# [RECORD EXTRACTS]
:::::
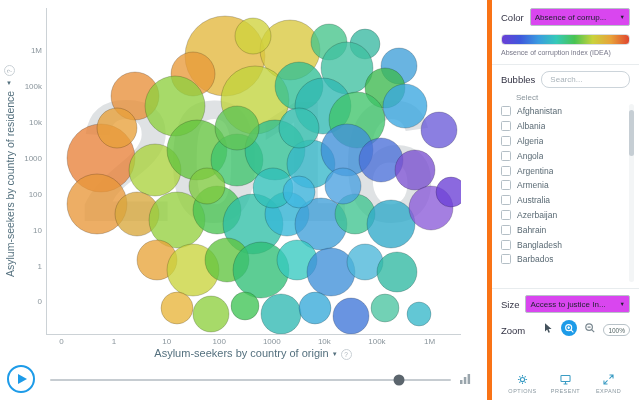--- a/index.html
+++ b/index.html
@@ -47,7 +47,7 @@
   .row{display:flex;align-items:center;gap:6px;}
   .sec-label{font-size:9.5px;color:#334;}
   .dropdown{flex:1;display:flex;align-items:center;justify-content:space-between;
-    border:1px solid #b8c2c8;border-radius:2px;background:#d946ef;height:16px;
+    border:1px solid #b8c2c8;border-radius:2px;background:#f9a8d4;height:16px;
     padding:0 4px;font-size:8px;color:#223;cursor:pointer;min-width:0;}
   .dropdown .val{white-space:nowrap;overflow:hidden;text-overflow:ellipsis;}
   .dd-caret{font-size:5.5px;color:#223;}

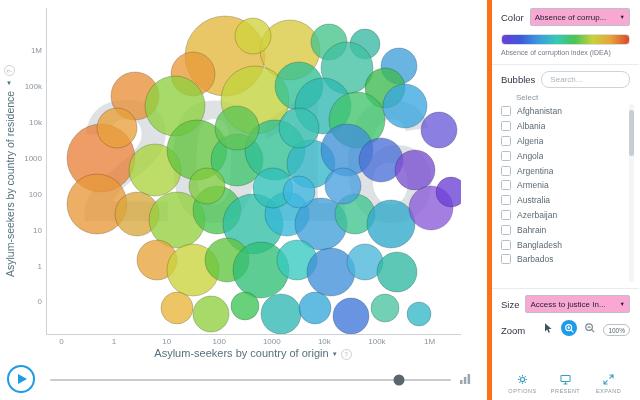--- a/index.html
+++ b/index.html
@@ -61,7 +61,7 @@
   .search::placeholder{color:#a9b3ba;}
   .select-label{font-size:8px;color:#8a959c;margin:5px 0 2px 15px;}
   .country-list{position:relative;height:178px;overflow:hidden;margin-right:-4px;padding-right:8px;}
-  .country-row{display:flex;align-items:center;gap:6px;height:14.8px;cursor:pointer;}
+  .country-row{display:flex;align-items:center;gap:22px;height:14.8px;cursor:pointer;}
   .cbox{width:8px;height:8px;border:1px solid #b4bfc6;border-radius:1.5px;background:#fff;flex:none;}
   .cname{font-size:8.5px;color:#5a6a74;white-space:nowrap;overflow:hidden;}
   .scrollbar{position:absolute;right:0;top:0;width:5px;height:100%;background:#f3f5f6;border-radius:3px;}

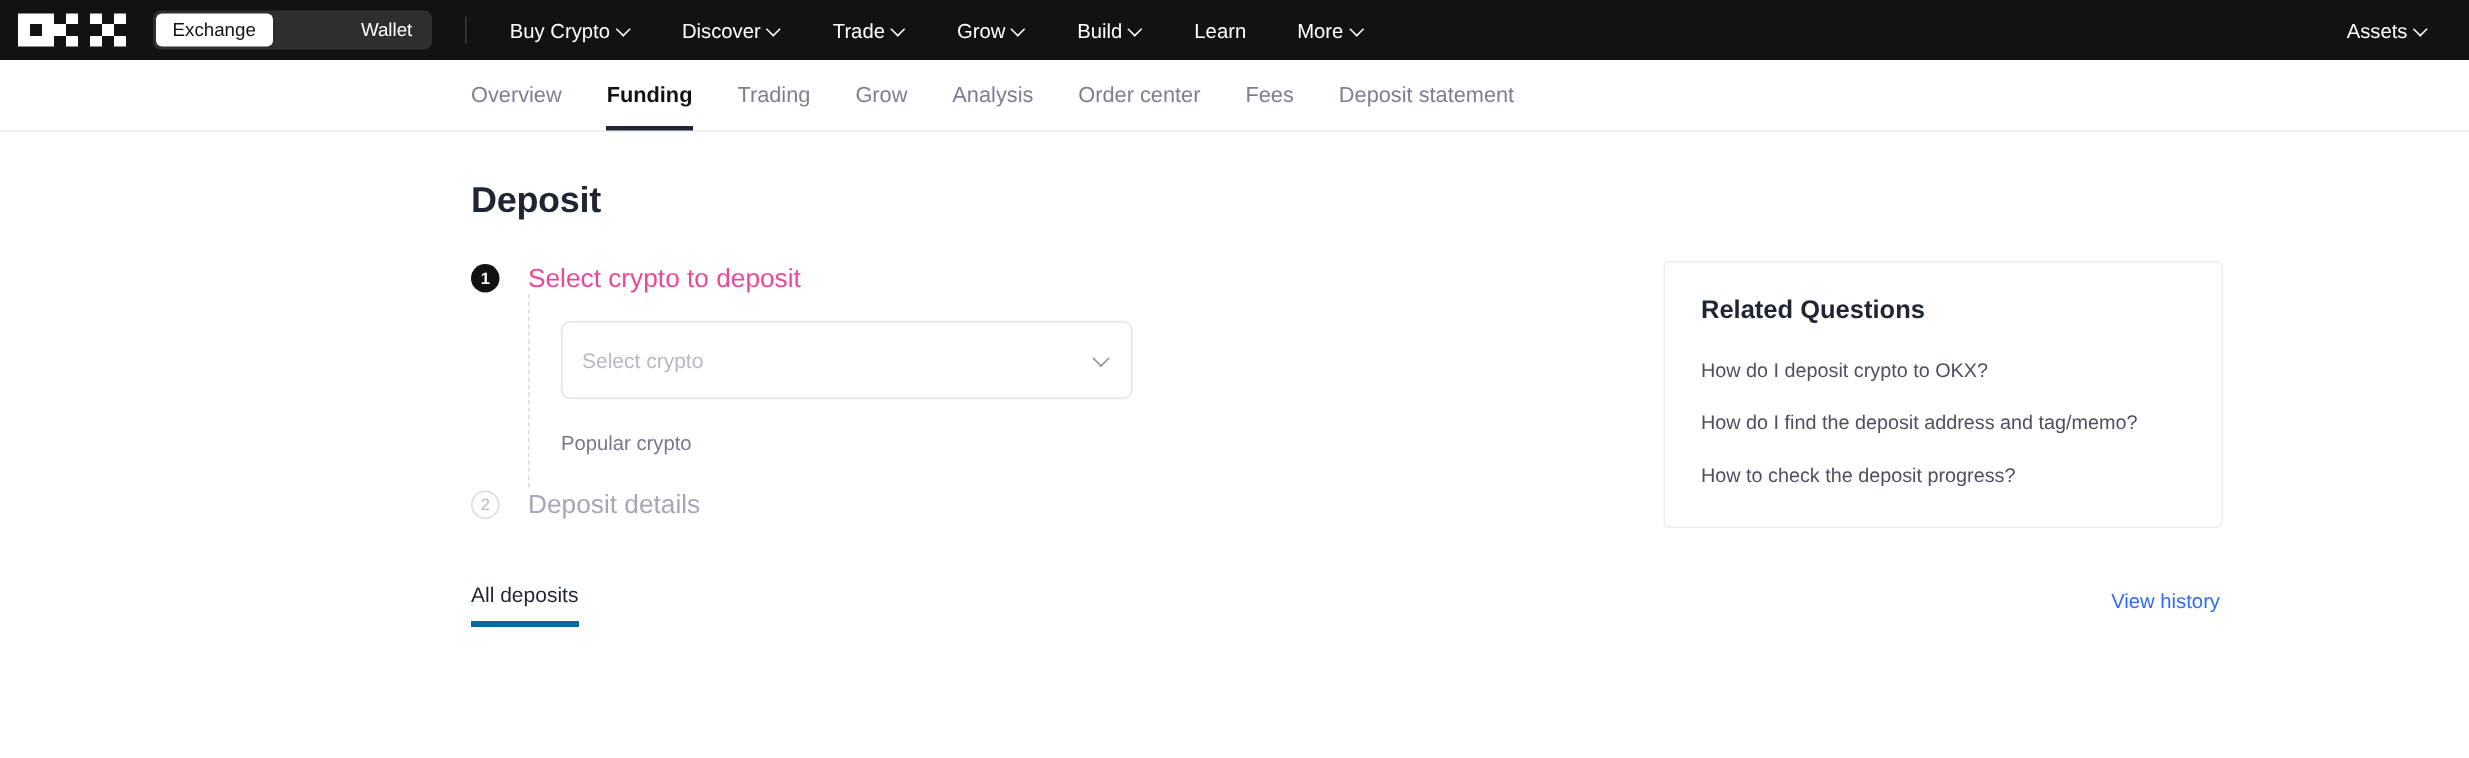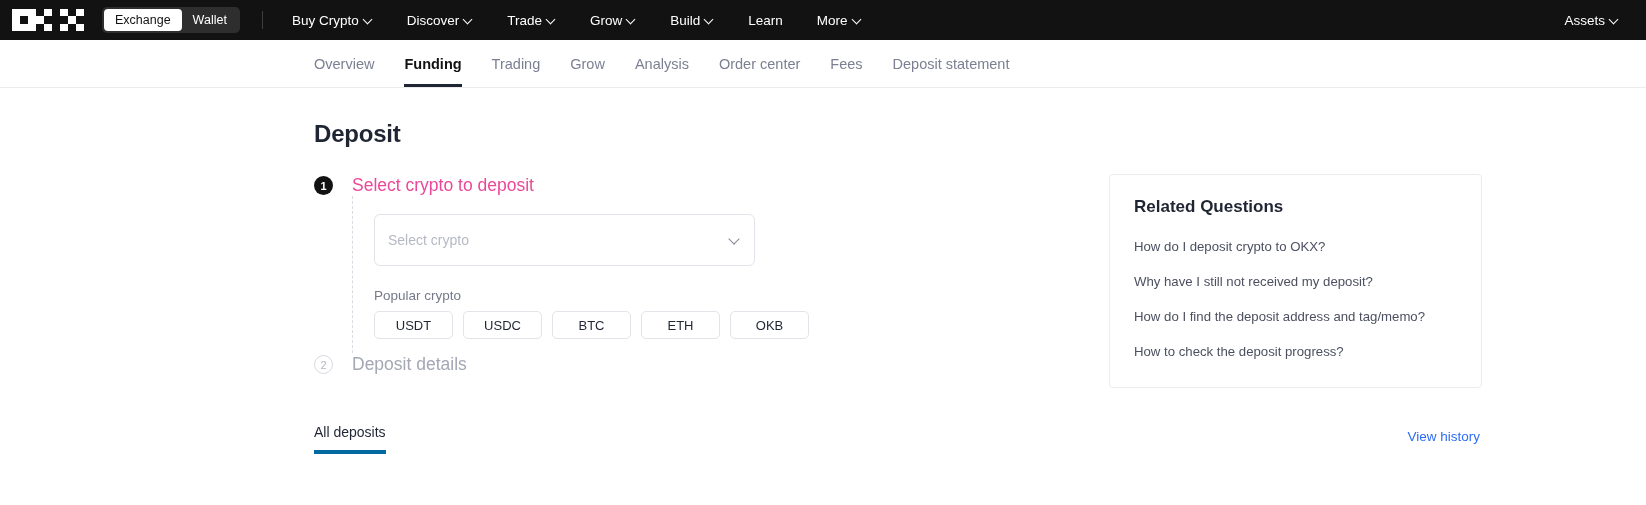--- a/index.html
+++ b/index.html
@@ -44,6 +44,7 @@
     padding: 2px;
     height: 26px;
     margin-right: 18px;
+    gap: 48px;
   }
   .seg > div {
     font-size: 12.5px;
:::::
# [PROBLEM TO SOLVE]
Reproduce all of the data exactly; the pictures do not belong in the copy.

# [RESULT OF THE TASK]
--- a/index.html
+++ b/index.html
@@ -47,7 +47,7 @@
   .row{display:flex;align-items:center;gap:6px;}
   .sec-label{font-size:9.5px;color:#334;}
   .dropdown{flex:1;display:flex;align-items:center;justify-content:space-between;
-    border:1px solid #b8c2c8;border-radius:2px;background:#d946ef;height:16px;
+    border:1px solid #b8c2c8;border-radius:2px;background:#f9a8d4;height:16px;
     padding:0 4px;font-size:8px;color:#223;cursor:pointer;min-width:0;}
   .dropdown .val{white-space:nowrap;overflow:hidden;text-overflow:ellipsis;}
   .dd-caret{font-size:5.5px;color:#223;}

--- a/index.html
+++ b/index.html
@@ -61,7 +61,7 @@
   .search::placeholder{color:#a9b3ba;}
   .select-label{font-size:8px;color:#8a959c;margin:5px 0 2px 15px;}
   .country-list{position:relative;height:178px;overflow:hidden;margin-right:-4px;padding-right:8px;}
-  .country-row{display:flex;align-items:center;gap:6px;height:14.8px;cursor:pointer;}
+  .country-row{display:flex;align-items:center;gap:22px;height:14.8px;cursor:pointer;}
   .cbox{width:8px;height:8px;border:1px solid #b4bfc6;border-radius:1.5px;background:#fff;flex:none;}
   .cname{font-size:8.5px;color:#5a6a74;white-space:nowrap;overflow:hidden;}
   .scrollbar{position:absolute;right:0;top:0;width:5px;height:100%;background:#f3f5f6;border-radius:3px;}

--- a/index.html
+++ b/index.html
@@ -44,6 +44,7 @@
     padding: 2px;
     height: 26px;
     margin-right: 18px;
+    gap: 48px;
   }
   .seg > div {
     font-size: 12.5px;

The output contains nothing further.